Start of DATA FOR THIS EXERCISE

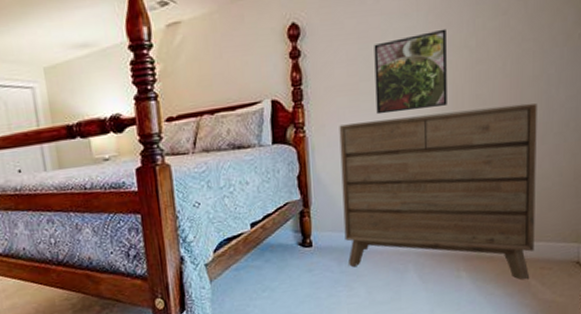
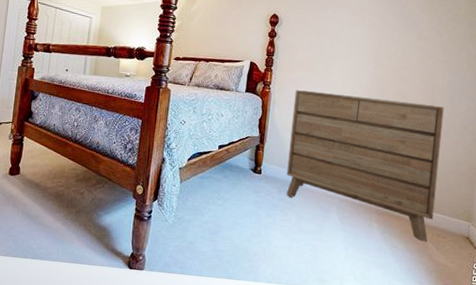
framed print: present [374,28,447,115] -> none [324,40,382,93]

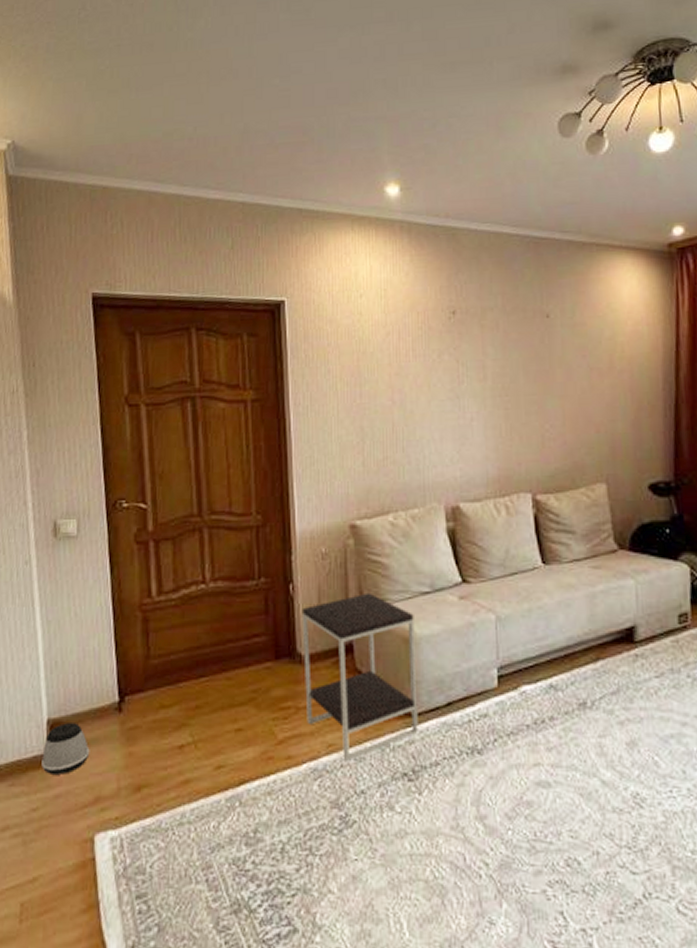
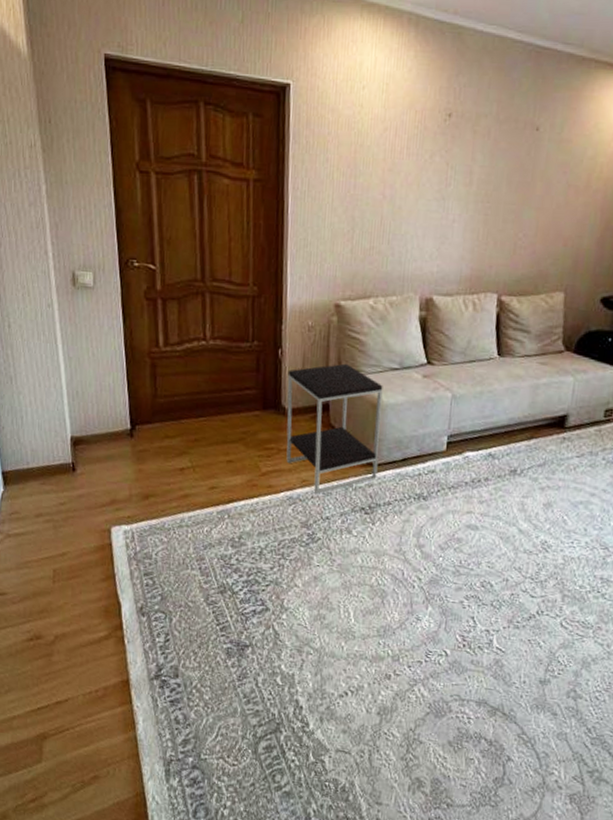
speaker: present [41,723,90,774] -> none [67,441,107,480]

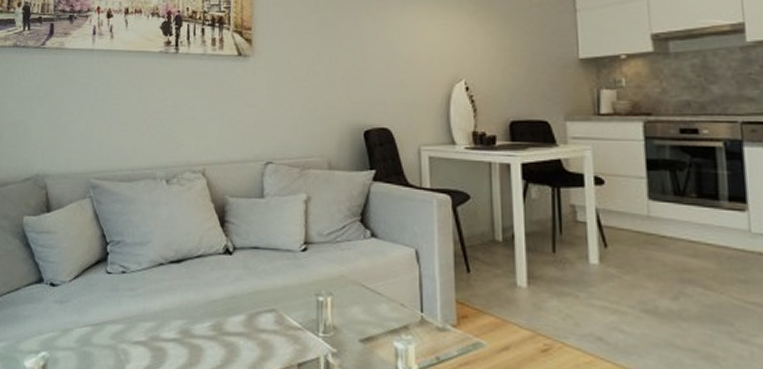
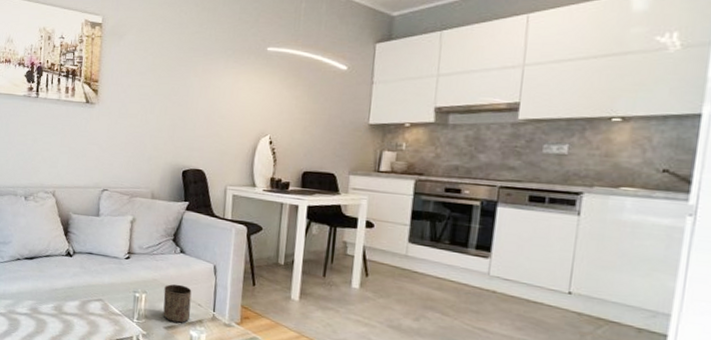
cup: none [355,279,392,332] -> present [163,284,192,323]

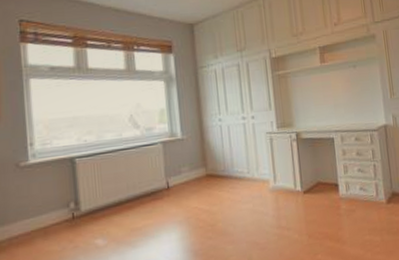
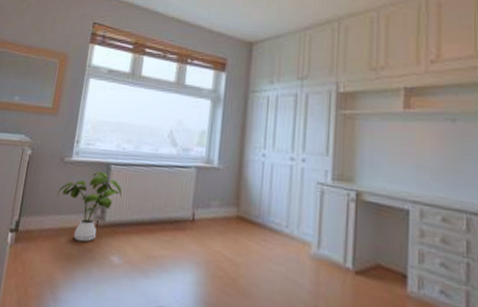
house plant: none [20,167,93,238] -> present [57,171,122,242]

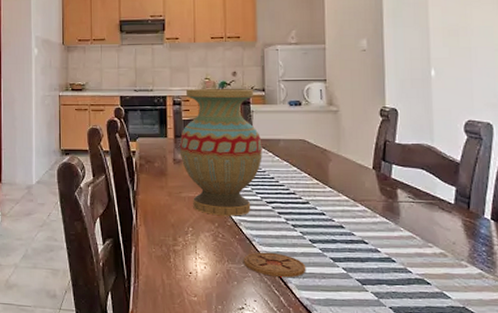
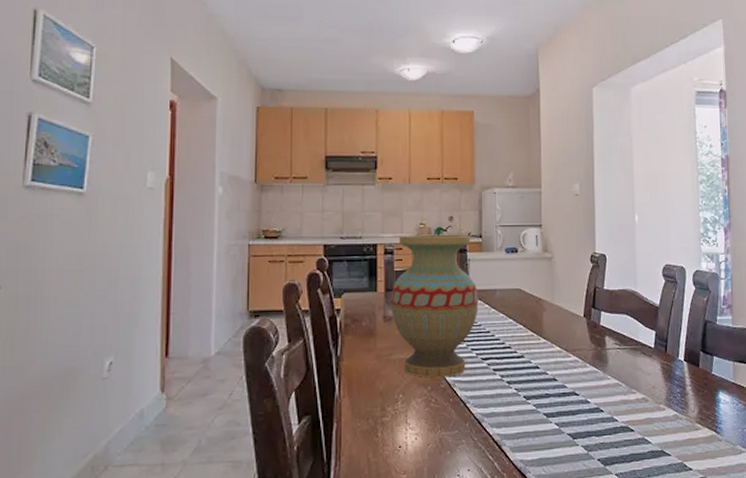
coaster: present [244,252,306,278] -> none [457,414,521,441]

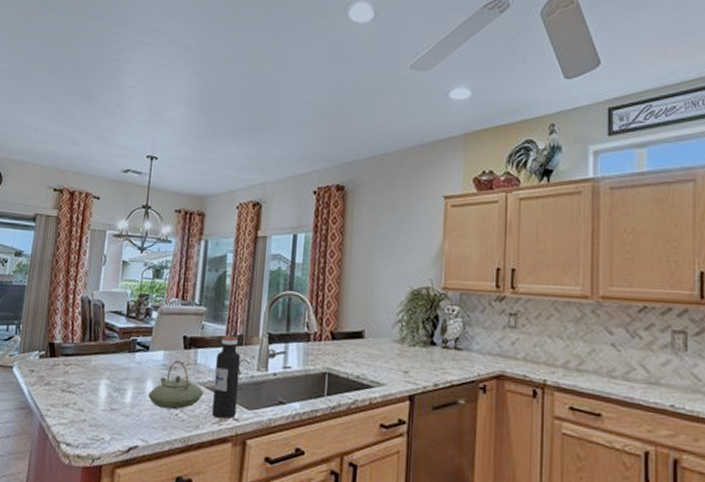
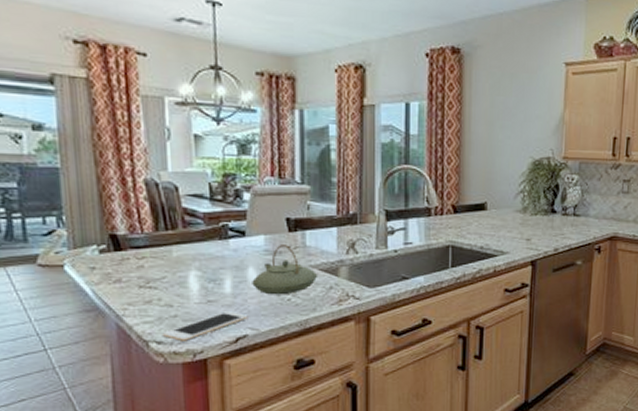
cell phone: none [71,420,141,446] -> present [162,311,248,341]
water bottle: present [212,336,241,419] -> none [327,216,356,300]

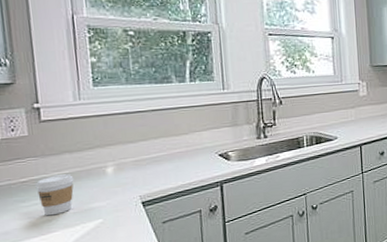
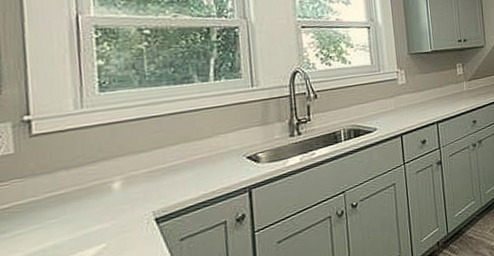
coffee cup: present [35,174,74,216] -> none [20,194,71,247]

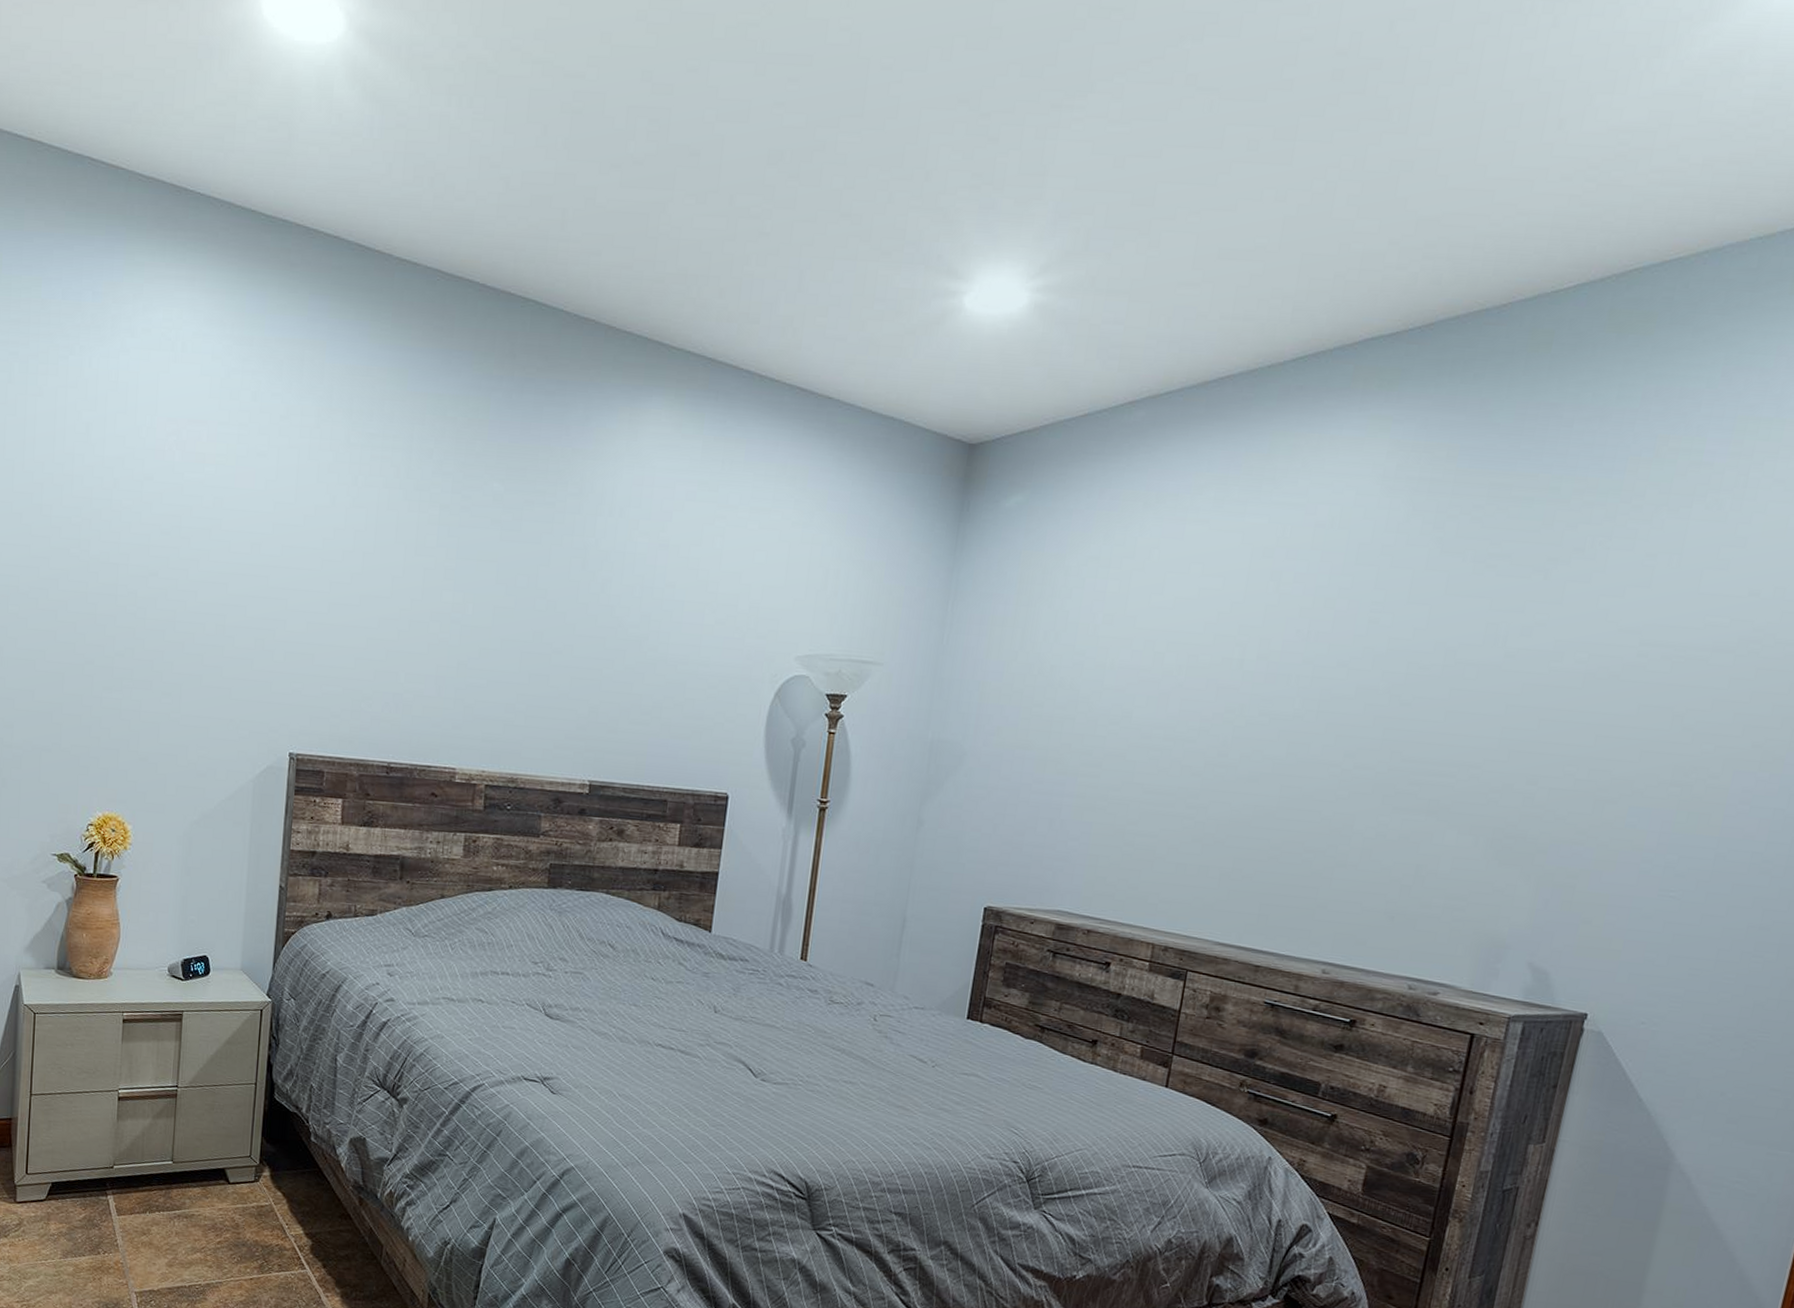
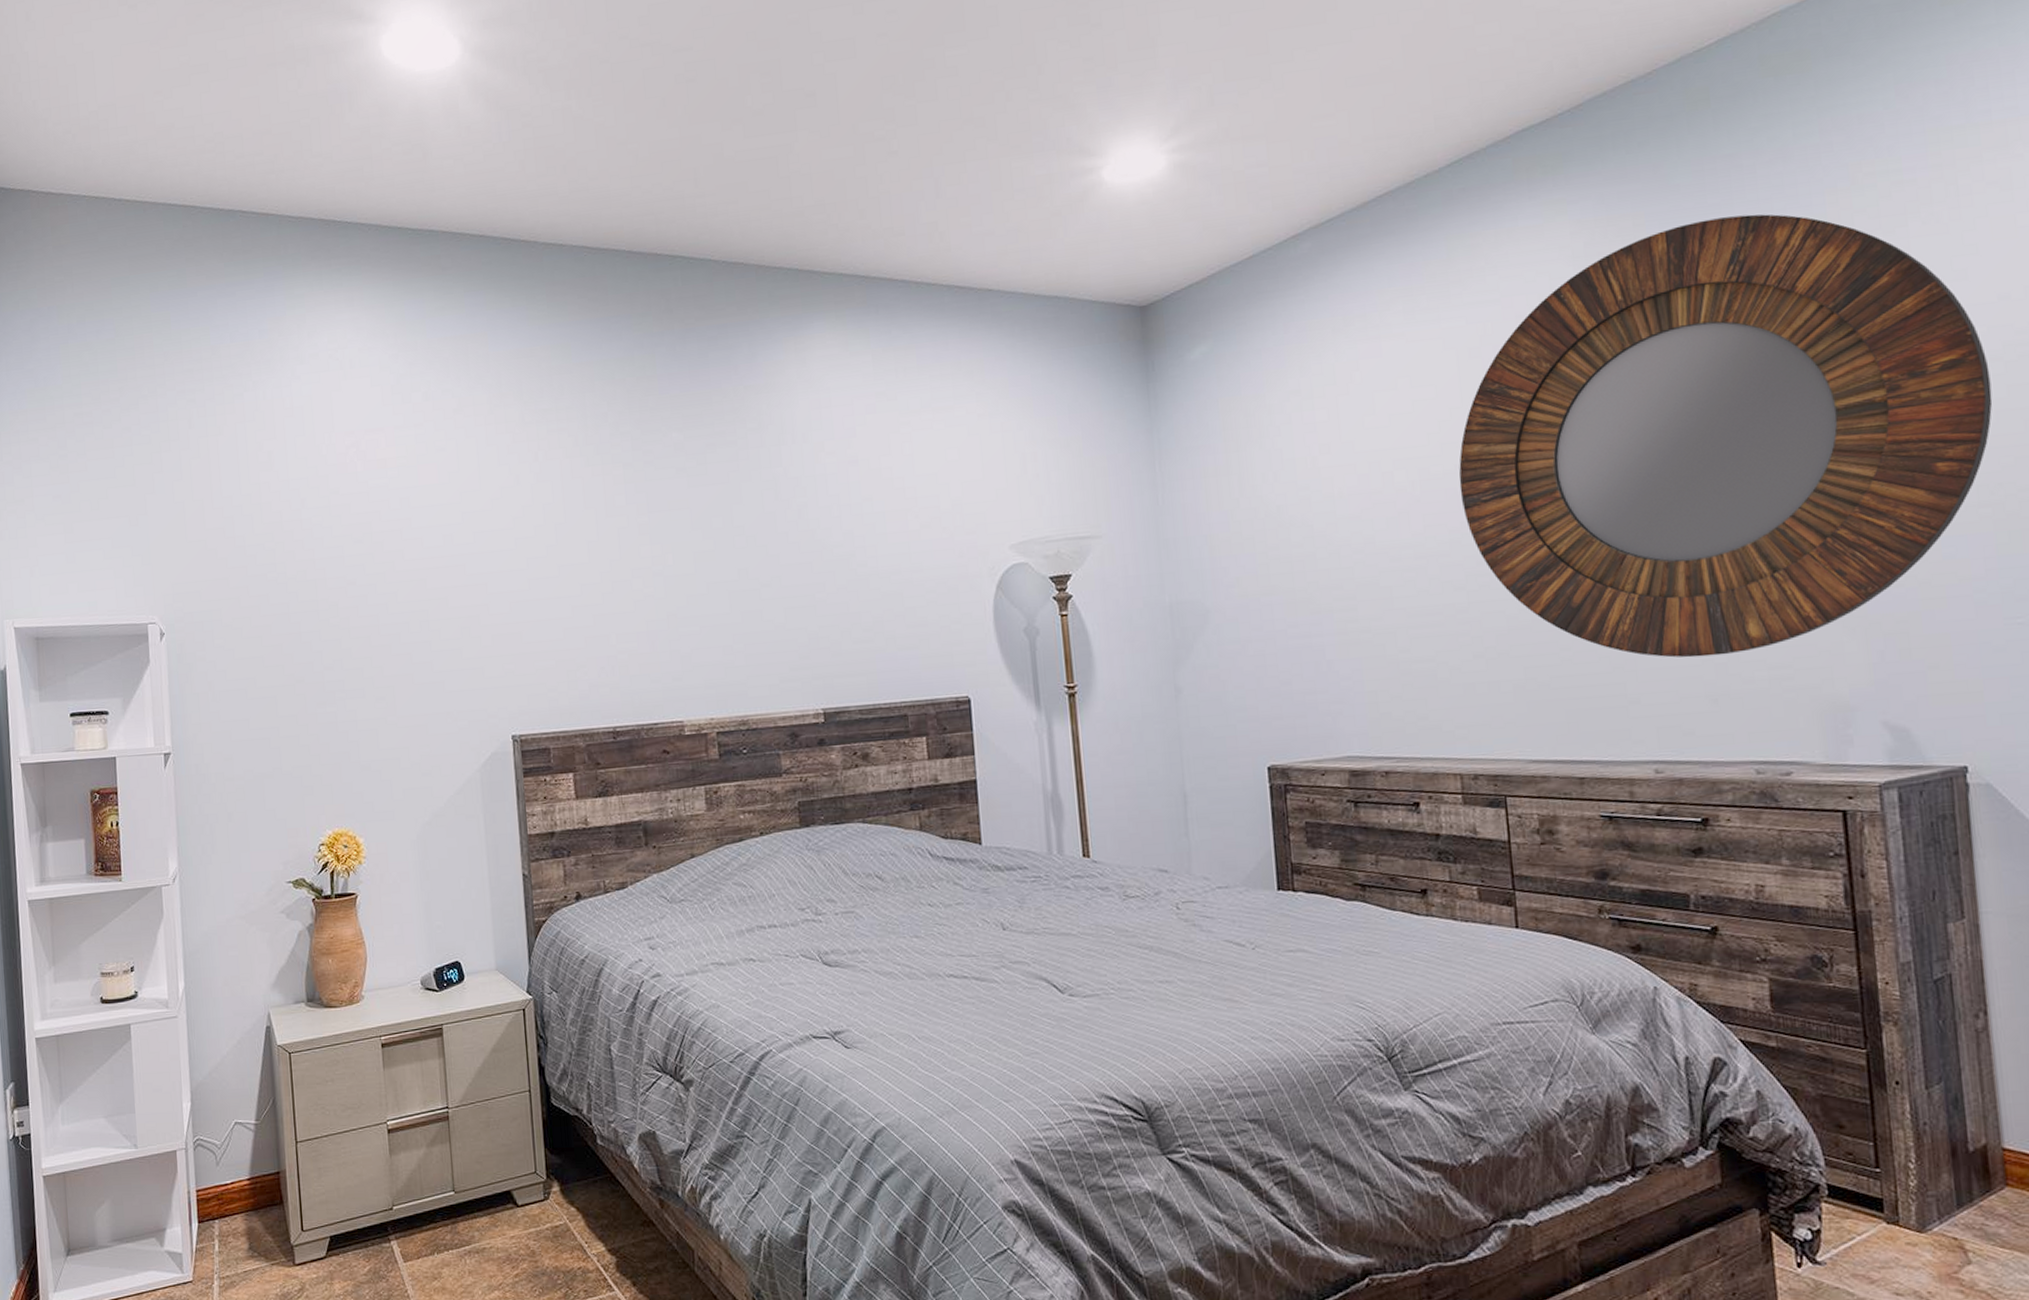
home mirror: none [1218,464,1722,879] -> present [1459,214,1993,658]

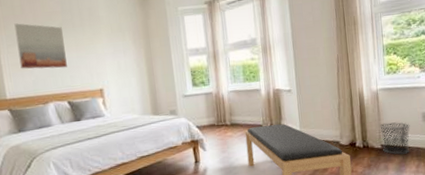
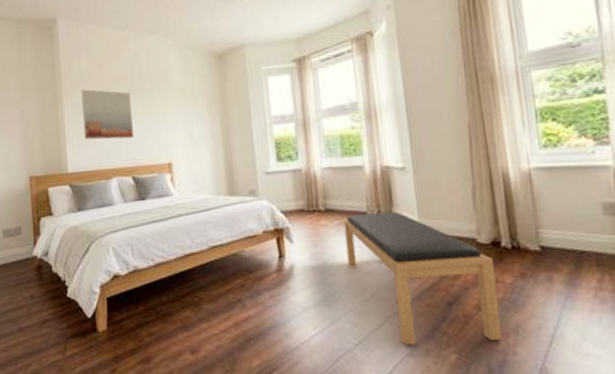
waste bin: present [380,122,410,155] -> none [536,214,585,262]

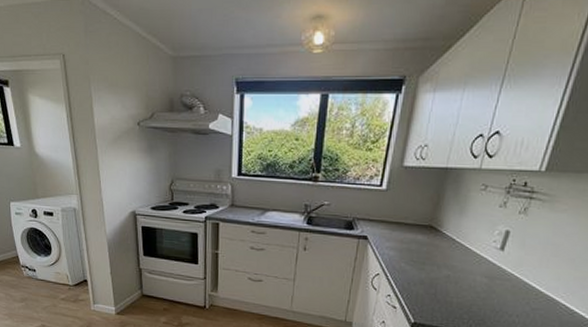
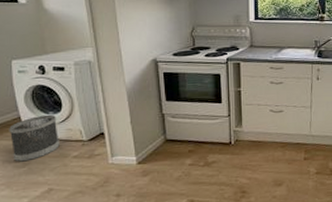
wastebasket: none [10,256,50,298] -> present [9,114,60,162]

End of DATA FOR THIS EXERCISE

### YOUR GOAL
The entries above need to be transcribed word for word, and the pictures stay out.

### EXERCISE OUTPUT
framed print: present [374,28,447,115] -> none [324,40,382,93]

speaker: present [41,723,90,774] -> none [67,441,107,480]

cup: none [355,279,392,332] -> present [163,284,192,323]

house plant: none [20,167,93,238] -> present [57,171,122,242]

coaster: present [244,252,306,278] -> none [457,414,521,441]

cell phone: none [71,420,141,446] -> present [162,311,248,341]
water bottle: present [212,336,241,419] -> none [327,216,356,300]

coffee cup: present [35,174,74,216] -> none [20,194,71,247]

home mirror: none [1218,464,1722,879] -> present [1459,214,1993,658]

waste bin: present [380,122,410,155] -> none [536,214,585,262]

wastebasket: none [10,256,50,298] -> present [9,114,60,162]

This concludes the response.